BEGIN Records shown
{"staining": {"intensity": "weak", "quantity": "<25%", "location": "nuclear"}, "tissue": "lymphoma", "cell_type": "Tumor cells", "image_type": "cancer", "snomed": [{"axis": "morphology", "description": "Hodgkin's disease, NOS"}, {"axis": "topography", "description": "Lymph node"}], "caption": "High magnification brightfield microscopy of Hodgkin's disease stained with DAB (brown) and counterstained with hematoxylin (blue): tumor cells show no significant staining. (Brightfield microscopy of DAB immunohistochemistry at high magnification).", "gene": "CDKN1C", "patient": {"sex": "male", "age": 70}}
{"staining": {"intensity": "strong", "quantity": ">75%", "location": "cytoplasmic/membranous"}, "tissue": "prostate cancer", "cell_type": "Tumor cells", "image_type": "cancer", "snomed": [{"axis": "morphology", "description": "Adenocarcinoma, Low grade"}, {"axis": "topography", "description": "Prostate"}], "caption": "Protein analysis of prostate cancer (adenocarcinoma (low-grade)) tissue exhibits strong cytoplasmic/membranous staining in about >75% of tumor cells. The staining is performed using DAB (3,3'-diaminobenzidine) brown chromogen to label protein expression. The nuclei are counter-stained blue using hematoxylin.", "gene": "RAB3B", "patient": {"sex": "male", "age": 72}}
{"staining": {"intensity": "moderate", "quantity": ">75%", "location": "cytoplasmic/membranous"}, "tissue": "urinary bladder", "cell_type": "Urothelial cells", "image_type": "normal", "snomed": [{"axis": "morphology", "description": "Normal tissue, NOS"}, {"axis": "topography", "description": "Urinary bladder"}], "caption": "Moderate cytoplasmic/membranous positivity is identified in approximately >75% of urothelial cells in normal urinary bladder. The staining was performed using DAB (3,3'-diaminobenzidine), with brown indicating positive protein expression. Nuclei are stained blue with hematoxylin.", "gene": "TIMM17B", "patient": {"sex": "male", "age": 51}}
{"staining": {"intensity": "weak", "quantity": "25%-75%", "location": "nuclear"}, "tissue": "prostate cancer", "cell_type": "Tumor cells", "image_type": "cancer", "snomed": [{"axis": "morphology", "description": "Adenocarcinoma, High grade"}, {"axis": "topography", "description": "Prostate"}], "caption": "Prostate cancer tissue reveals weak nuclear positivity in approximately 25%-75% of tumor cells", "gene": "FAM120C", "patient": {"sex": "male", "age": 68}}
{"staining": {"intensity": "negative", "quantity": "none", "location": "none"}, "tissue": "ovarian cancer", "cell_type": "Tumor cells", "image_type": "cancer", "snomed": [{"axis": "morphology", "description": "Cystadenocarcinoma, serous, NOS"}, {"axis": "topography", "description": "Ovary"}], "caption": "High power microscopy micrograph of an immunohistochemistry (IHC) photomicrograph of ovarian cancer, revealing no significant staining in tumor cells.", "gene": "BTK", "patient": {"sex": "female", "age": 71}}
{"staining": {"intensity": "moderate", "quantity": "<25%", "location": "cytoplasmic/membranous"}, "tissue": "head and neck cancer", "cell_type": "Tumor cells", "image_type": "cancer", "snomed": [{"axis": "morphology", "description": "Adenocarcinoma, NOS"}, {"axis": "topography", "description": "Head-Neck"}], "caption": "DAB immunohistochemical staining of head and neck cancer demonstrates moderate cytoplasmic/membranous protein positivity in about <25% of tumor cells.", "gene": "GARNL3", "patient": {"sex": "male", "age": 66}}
END Records shown
* [Work request]
Your task is to extract all of the records exactly.

* [Your solution]
{"staining": {"intensity": "weak", "quantity": "<25%", "location": "nuclear"}, "tissue": "lymphoma", "cell_type": "Tumor cells", "image_type": "cancer", "snomed": [{"axis": "morphology", "description": "Hodgkin's disease, NOS"}, {"axis": "topography", "description": "Lymph node"}], "caption": "High magnification brightfield microscopy of Hodgkin's disease stained with DAB (brown) and counterstained with hematoxylin (blue): tumor cells show no significant staining. (Brightfield microscopy of DAB immunohistochemistry at high magnification).", "gene": "CDKN1C", "patient": {"sex": "male", "age": 70}}
{"staining": {"intensity": "strong", "quantity": ">75%", "location": "cytoplasmic/membranous"}, "tissue": "prostate cancer", "cell_type": "Tumor cells", "image_type": "cancer", "snomed": [{"axis": "morphology", "description": "Adenocarcinoma, Low grade"}, {"axis": "topography", "description": "Prostate"}], "caption": "Protein analysis of prostate cancer (adenocarcinoma (low-grade)) tissue exhibits strong cytoplasmic/membranous staining in about >75% of tumor cells. The staining is performed using DAB (3,3'-diaminobenzidine) brown chromogen to label protein expression. The nuclei are counter-stained blue using hematoxylin.", "gene": "RAB3B", "patient": {"sex": "male", "age": 72}}
{"staining": {"intensity": "moderate", "quantity": ">75%", "location": "cytoplasmic/membranous"}, "tissue": "urinary bladder", "cell_type": "Urothelial cells", "image_type": "normal", "snomed": [{"axis": "morphology", "description": "Normal tissue, NOS"}, {"axis": "topography", "description": "Urinary bladder"}], "caption": "Moderate cytoplasmic/membranous positivity is identified in approximately >75% of urothelial cells in normal urinary bladder. The staining was performed using DAB (3,3'-diaminobenzidine), with brown indicating positive protein expression. Nuclei are stained blue with hematoxylin.", "gene": "TIMM17B", "patient": {"sex": "male", "age": 51}}
{"staining": {"intensity": "weak", "quantity": "25%-75%", "location": "nuclear"}, "tissue": "prostate cancer", "cell_type": "Tumor cells", "image_type": "cancer", "snomed": [{"axis": "morphology", "description": "Adenocarcinoma, High grade"}, {"axis": "topography", "description": "Prostate"}], "caption": "Prostate cancer tissue reveals weak nuclear positivity in approximately 25%-75% of tumor cells", "gene": "FAM120C", "patient": {"sex": "male", "age": 68}}
{"staining": {"intensity": "negative", "quantity": "none", "location": "none"}, "tissue": "ovarian cancer", "cell_type": "Tumor cells", "image_type": "cancer", "snomed": [{"axis": "morphology", "description": "Cystadenocarcinoma, serous, NOS"}, {"axis": "topography", "description": "Ovary"}], "caption": "High power microscopy micrograph of an immunohistochemistry (IHC) photomicrograph of ovarian cancer, revealing no significant staining in tumor cells.", "gene": "BTK", "patient": {"sex": "female", "age": 71}}
{"staining": {"intensity": "moderate", "quantity": "<25%", "location": "cytoplasmic/membranous"}, "tissue": "head and neck cancer", "cell_type": "Tumor cells", "image_type": "cancer", "snomed": [{"axis": "morphology", "description": "Adenocarcinoma, NOS"}, {"axis": "topography", "description": "Head-Neck"}], "caption": "DAB immunohistochemical staining of head and neck cancer demonstrates moderate cytoplasmic/membranous protein positivity in about <25% of tumor cells.", "gene": "GARNL3", "patient": {"sex": "male", "age": 66}}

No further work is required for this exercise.